__DATA TO PROCESS__
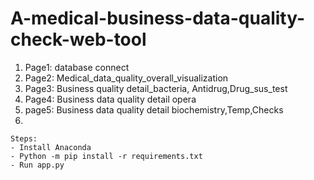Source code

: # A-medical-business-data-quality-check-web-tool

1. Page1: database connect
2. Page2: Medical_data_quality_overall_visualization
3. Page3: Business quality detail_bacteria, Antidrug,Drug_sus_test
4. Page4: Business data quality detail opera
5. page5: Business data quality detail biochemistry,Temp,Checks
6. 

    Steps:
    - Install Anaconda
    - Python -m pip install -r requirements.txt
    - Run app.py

__REQUIREMENT__
All entries, top to bottom, should be retyped exactly; the pictures should not be.

__TASK ANSWER__
Source code

: # A-medical-business-data-quality-check-web-tool

1. Page1: database connect
2. Page2: Medical_data_quality_overall_visualization
3. Page3: Business quality detail_bacteria, Antidrug,Drug_sus_test
4. Page4: Business data quality detail opera
5. page5: Business data quality detail biochemistry,Temp,Checks
6. 

    Steps:
    - Install Anaconda
    - Python -m pip install -r requirements.txt
    - Run app.py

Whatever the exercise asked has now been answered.